Control Freaks says demand is squeezing capacity

Control Freaks says demand is squeezing capacity

Control Freaks says UK demand is filling its new headquarters. The Lincolnshire automation specialist has moved to Holbeach Technology Park to expand manufacturing, testing, and systems integration, but says orders now run into summer 2026, leaving limited near-term project capacity.


Lincolnshire-based industrial automation and electrical engineering specialist Control Freaks Ltd says demand has climbed sharply following its move to a larger headquarters at Holbeach Technology Park, with the expanded facility already approaching capacity and order cover running into summer 2026. The company said the relocation was intended to increase manufacturing, testing, and systems-integration capability, but the market has obligingly consumed the extra headroom.

Control Freaks positions itself around high-reliability PLC solutions, safety systems, automation upgrades, and robotics integration with advanced visualisation, serving customers across food, process, leisure, and metal processing.

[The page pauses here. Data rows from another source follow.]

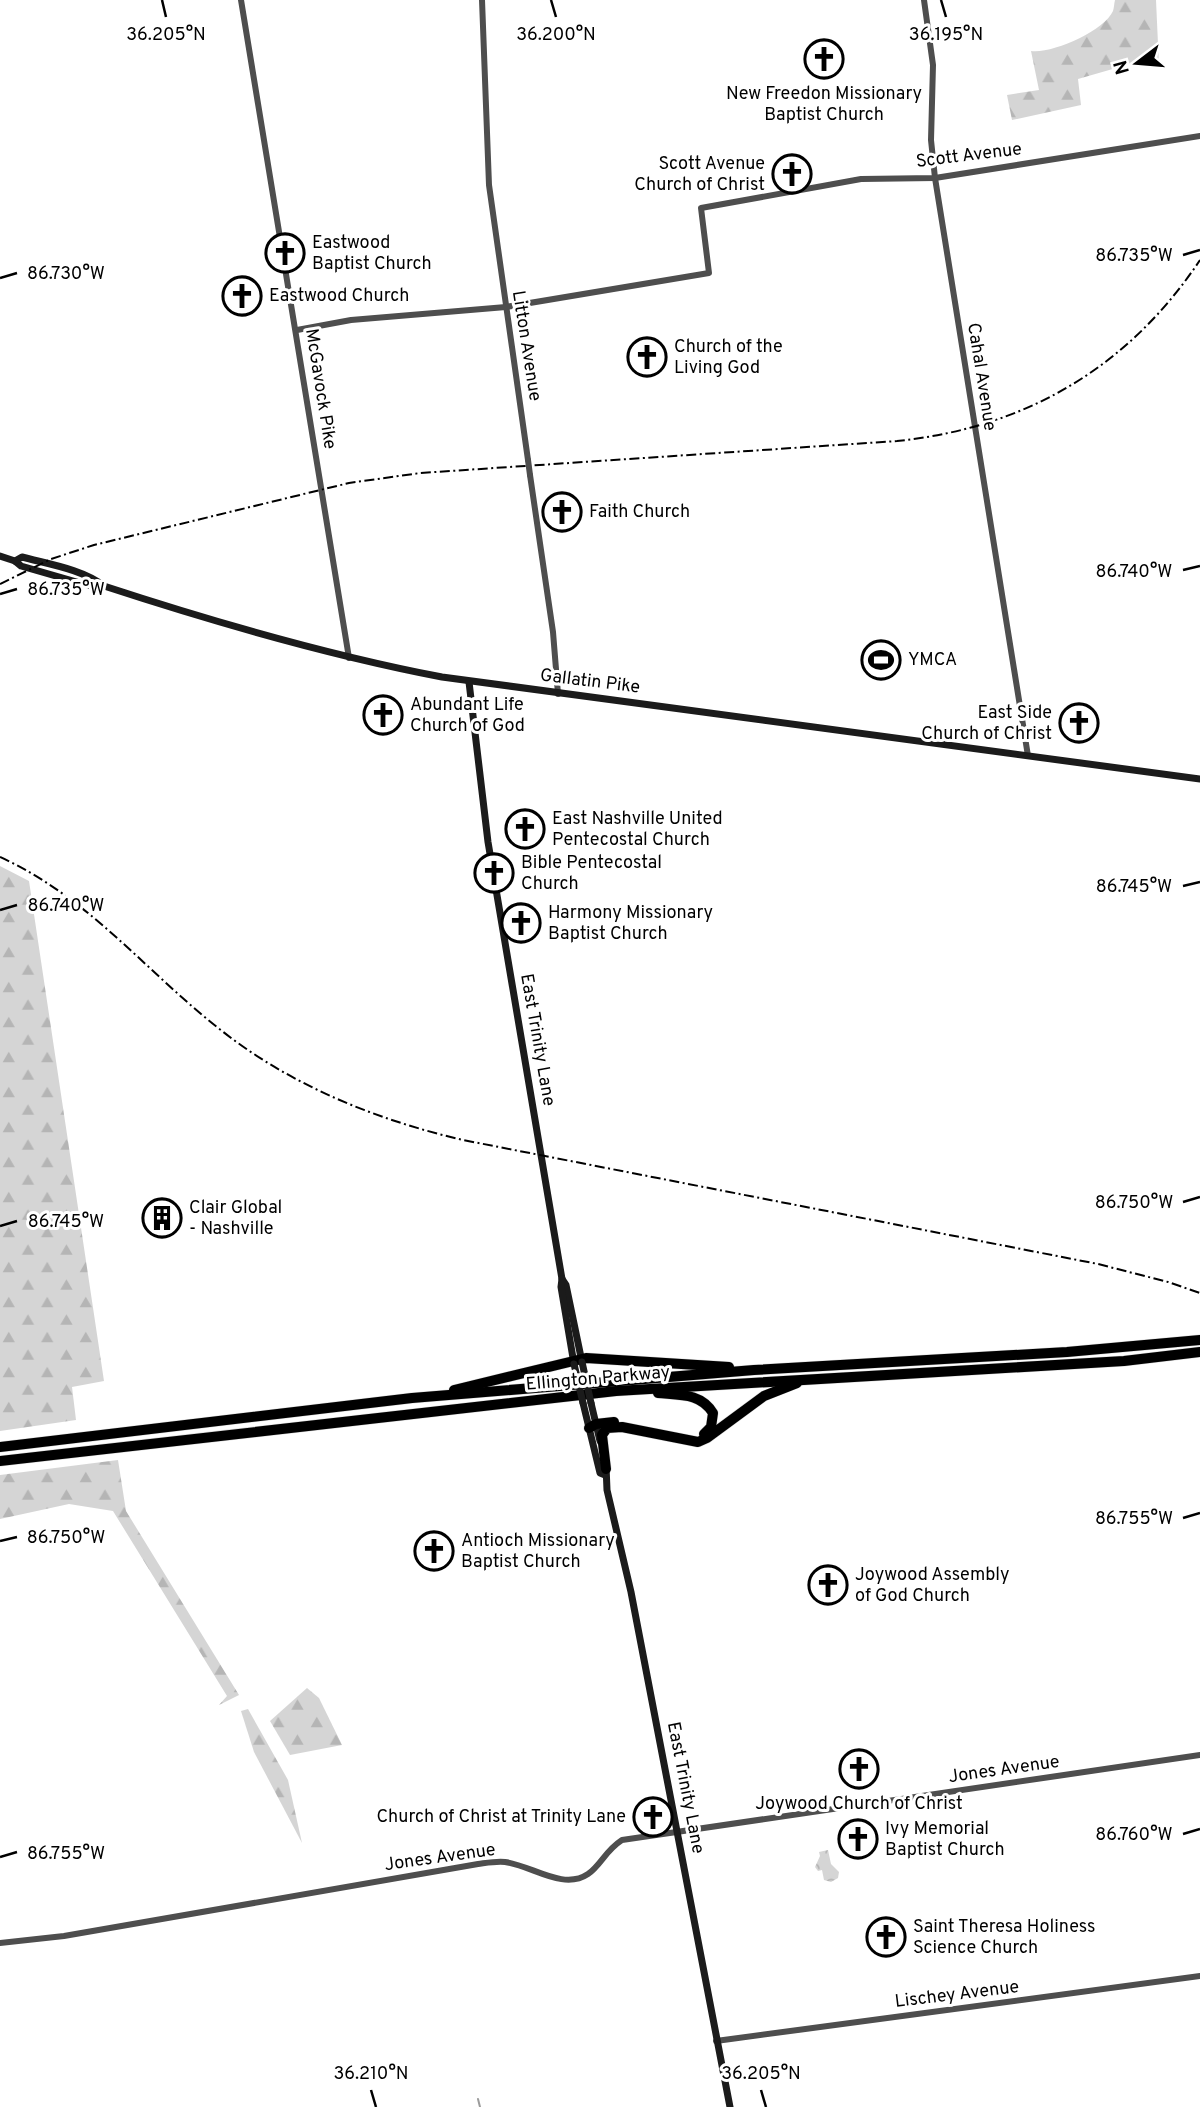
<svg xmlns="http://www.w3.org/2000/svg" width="1200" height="2107" viewBox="0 0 1200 2107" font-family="Overpass,sans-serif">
	<defs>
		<pattern id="forest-firs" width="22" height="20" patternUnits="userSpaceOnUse" patternTransform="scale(1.75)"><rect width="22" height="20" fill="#d5d5d5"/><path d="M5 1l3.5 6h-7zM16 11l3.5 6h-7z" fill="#b5b5b5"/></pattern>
		<pattern id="park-crowns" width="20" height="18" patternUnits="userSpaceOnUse" patternTransform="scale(1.75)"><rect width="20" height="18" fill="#d5d5d5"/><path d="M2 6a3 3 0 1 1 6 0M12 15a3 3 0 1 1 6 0" fill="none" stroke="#b5b5b5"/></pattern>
	</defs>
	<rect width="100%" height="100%" fill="#fff"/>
	<g fill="url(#forest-firs)">
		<path d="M1115,0H1156L1159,66L1130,64L1078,79L1081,105L1012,120L1007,95L1039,90L1031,51C1052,54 1104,31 1113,11C1114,8 1114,4 1115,0Z"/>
		<path d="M0,866L29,881L104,1381L72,1387L76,1420L0,1431Z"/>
		<path d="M118,1460L126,1511L239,1695L219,1705L227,1696L113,1511L69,1504L0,1519V1475Z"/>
		<path d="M307,1688L319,1698L342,1745L290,1755L270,1721Z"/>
		<path d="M248,1709L288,1780L302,1843L254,1752L241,1711Z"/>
	</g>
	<path fill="url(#park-crowns)" d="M828,1850L831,1864L839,1872L838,1878L831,1882L824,1880L822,1870L818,1871L815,1867L820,1856L819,1852Z"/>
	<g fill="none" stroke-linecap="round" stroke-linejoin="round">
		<path stroke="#9c9c9c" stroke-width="2" d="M478,2099L480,2107"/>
		<g stroke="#dbdbdb" stroke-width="11">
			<g id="motorway">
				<path d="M454,1390L586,1358L729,1367"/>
				<path d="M658,1393C680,1395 701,1393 713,1413L711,1427L704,1434"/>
				<path d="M589,1428L596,1424L614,1422"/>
				<path d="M0,1447L412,1398L754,1370L1067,1352L1200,1340"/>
				<path d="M0,1461L616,1391L1124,1361L1200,1352"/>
				<path d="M606,1469L602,1435L607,1428L622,1427L698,1442L707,1438L764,1396L797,1383"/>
			</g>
		</g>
		<g stroke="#4e4e4e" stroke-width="6">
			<path d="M241,0L349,658"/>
			<path d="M482,0L489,185L528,460"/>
			<path d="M924,0L933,65L931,140L935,178L1028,756"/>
			<path d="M297,330L351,320L506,307L709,273L701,208L861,179L935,178L1200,136"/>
			<path d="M530,475L553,632L558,694"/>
			<path d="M0,1943L64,1936L478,1864C486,1863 496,1861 505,1862C531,1865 563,1891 588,1874C601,1865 605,1851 622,1840L1200,1755"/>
			<path d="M716,2041L1200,1976"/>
		</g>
		<g stroke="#1b1b1b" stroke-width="7">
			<path d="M0,556L15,561L21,566L94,587L104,586"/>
			<path d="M15,561L22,557C48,564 82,569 104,586C214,622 327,655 442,677L1200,779"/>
			<path d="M469,682L488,842L562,1279L566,1285L582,1362"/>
			<path d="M562,1279L561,1287L574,1364"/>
			<path d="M583,1403L600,1473L605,1475"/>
			<path d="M591,1403L600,1441"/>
			<path d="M606,1466L607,1490L631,1592L730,2107"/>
		</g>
		<use href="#motorway" stroke="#000" stroke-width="10"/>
		<g stroke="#000" stroke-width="2" stroke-dasharray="10 3.5 2 3.5" stroke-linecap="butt">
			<path d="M0,584L51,559L94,545L349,483L420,473L897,441C1025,428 1128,368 1200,260"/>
			<path d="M0,857C90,898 146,972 222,1031C292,1086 377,1120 463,1140L1098,1264L1168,1282L1200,1293"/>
		</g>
		<path stroke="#4e4e4e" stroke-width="6" d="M528,460L530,475"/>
		<g stroke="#1b1b1b" stroke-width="7">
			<path d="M582,1362L591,1403"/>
			<path d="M574,1364L583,1403"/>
		</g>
	</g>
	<path fill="none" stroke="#000" stroke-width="2.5" d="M162,0L166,17M551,0L556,17M941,0L946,17M1183,255L1200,250M0,278L17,273M1183,570L1200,566M0,594L17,589M1183,886L1200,882M0,910L17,905M1183,1202L1200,1197M0,1226L17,1221M1183,1518L1200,1513M0,1541L17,1537M1183,1834L1200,1829M0,1857L17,1852M371,2090L376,2107M761,2090L766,2107"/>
	<defs>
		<g id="church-ring" transform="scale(2.0125)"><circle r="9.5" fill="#fff" stroke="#000" stroke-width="1.5"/><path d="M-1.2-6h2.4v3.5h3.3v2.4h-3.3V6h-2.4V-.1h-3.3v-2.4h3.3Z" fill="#000"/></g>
		<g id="stadium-ring" transform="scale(2.0125)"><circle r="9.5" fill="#fff" stroke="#000" stroke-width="1.5"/><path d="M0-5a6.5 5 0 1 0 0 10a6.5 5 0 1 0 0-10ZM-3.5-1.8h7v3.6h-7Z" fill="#000"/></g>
		<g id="building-ring" transform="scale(2.0125)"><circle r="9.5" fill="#fff" stroke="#000" stroke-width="1.5"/><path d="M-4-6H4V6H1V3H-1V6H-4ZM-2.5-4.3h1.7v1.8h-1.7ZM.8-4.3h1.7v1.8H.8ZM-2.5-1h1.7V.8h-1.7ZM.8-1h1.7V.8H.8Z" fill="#000"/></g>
	</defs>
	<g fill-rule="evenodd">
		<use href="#church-ring" x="824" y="59"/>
		<use href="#church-ring" x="792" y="174"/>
		<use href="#church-ring" x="285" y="253"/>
		<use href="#church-ring" x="242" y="296"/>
		<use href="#church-ring" x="647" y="357"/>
		<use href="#church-ring" x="562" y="512"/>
		<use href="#stadium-ring" x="881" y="660"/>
		<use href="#church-ring" x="383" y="715"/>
		<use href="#church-ring" x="1079" y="723"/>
		<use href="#church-ring" x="525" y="829"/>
		<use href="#church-ring" x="494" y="873"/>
		<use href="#church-ring" x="521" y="923"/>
		<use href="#building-ring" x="162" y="1218"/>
		<use href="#church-ring" x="434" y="1551"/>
		<use href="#church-ring" x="828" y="1585"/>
		<use href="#church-ring" x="859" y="1769"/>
		<use href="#church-ring" x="653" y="1817"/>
		<use href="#church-ring" x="858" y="1839"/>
		<use href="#church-ring" x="886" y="1937"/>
	</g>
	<g text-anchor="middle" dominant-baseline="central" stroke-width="6" stroke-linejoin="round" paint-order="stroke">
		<g font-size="18" fill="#000" stroke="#fff" text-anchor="start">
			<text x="824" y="94" text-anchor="middle">New Freedon Missionary<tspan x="824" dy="21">Baptist Church</tspan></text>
			<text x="765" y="164" text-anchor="end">Scott Avenue<tspan x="765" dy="21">Church of Christ</tspan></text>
			<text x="312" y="243">Eastwood<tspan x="312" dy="21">Baptist Church</tspan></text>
			<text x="269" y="296">Eastwood Church</text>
			<text x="674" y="347">Church of the<tspan x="674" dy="21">Living God</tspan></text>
			<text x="589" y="512">Faith Church</text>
			<text x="908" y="660">YMCA</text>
			<text x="410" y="705">Abundant Life<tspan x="410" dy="21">Church of God</tspan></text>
			<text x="1052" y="713" text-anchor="end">East Side<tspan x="1052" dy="21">Church of Christ</tspan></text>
			<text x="552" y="819">East Nashville United<tspan x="552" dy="21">Pentecostal Church</tspan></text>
			<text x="521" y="863">Bible Pentecostal<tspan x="521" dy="21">Church</tspan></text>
			<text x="548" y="913">Harmony Missionary<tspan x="548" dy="21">Baptist Church</tspan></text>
			<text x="189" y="1208">Clair Global<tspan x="189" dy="21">- Nashville</tspan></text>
			<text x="461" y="1541">Antioch Missionary<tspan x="461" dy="21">Baptist Church</tspan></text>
			<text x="855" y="1575">Joywood Assembly<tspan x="855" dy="21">of God Church</tspan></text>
			<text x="859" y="1804" text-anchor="middle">Joywood Church of Christ</text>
			<text x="626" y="1817" text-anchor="end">Church of Christ at Trinity Lane</text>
			<text x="885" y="1829">Ivy Memorial<tspan x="885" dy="21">Baptist Church</tspan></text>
			<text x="913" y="1927">Saint Theresa Holiness<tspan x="913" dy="21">Science Church</tspan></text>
		</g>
		<g font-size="18" fill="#000" stroke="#fff">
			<text transform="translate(969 156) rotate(-7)">Scott Avenue</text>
			<text transform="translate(526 346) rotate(81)">Litton Avenue</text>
			<text transform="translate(981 377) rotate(81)">Cahal Avenue</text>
			<text transform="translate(320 389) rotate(81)">McGavock Pike</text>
			<text transform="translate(590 682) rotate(7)">Gallatin Pike</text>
			<text transform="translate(537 1040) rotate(80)">East Trinity Lane</text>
			<text transform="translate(598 1379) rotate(-5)">Ellington Parkway</text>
			<text transform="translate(1004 1770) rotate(-8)">Jones Avenue</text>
			<text transform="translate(685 1788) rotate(79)">East Trinity Lane</text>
			<text transform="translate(440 1858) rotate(-8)">Jones Avenue</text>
			<text transform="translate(957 1995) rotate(-7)">Lischey Avenue</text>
		</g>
	</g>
	<g font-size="18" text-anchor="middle" fill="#000" stroke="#fff" stroke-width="6" stroke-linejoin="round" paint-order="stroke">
		<text x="166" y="40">36.205°N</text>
		<text x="556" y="40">36.200°N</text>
		<text x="946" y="40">36.195°N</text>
		<text x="1134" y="261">86.735°W</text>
		<text x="66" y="279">86.730°W</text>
		<text x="1134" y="577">86.740°W</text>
		<text x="66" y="595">86.735°W</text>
		<text x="1134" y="892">86.745°W</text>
		<text x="66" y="911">86.740°W</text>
		<text x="1134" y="1208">86.750°W</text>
		<text x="66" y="1227">86.745°W</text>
		<text x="1134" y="1524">86.755°W</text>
		<text x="66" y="1543">86.750°W</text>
		<text x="1134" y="1840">86.760°W</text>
		<text x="66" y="1859">86.755°W</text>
		<text x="371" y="2079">36.210°N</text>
		<text x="761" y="2079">36.205°N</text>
	</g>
	<g transform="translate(1137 63) rotate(254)" stroke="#ffffff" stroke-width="5" paint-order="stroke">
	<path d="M0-5L12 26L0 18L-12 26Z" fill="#000000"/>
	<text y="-10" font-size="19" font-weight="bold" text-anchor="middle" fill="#000000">N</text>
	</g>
</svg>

The message is familiar across UK manufacturing: modernisation programmes are accelerating, functional safety requirements are tightening, and brownfield upgrades are rarely neat enough to be “just” a controls refresh.

Managing Director Clint Johnson attributed the surge partly to a tightening labour market for specialist controls capability. He said: “Our move to Holbeach Technology Park has given us the scale to take on more complex projects, but the uplift in demand has been even greater than expected. There is a clear shortage of skilled system engineers in the market, and as our workload grows, we will need to expand our team to ensure we continue delivering the level of technical depth and reliability our customers expect.”

That skills constraint matters because the difficult work in industrial automation is rarely the bill of materials. It is commissioning discipline, safety validation, documentation, and the ability to untangle legacy control architectures without creating new failure modes. When integrators run hot, lead times stretch, and manufacturers either defer upgrades or accept higher operational risk — neither option is particularly compatible with “digital transformation” brochures.

Control Freaks said its growth is underpinned by hands-on engineering and the ability to modernise both legacy and advanced automation environments, including deployments using Mitsubishi Electric Automation Systems technologies. The company also signalled further expansion of its systems-integration capability, implying recruitment and/or additional capacity investment if demand remains sustained.

For UK manufacturers, the subtext is uncomfortable: if you want modern controls, functional safety upgrades, and robotics integration, you are competing for scarce engineering hours, not just capex. The market will, eventually, correct — but it tends to do so by raising prices before it produces more engineers.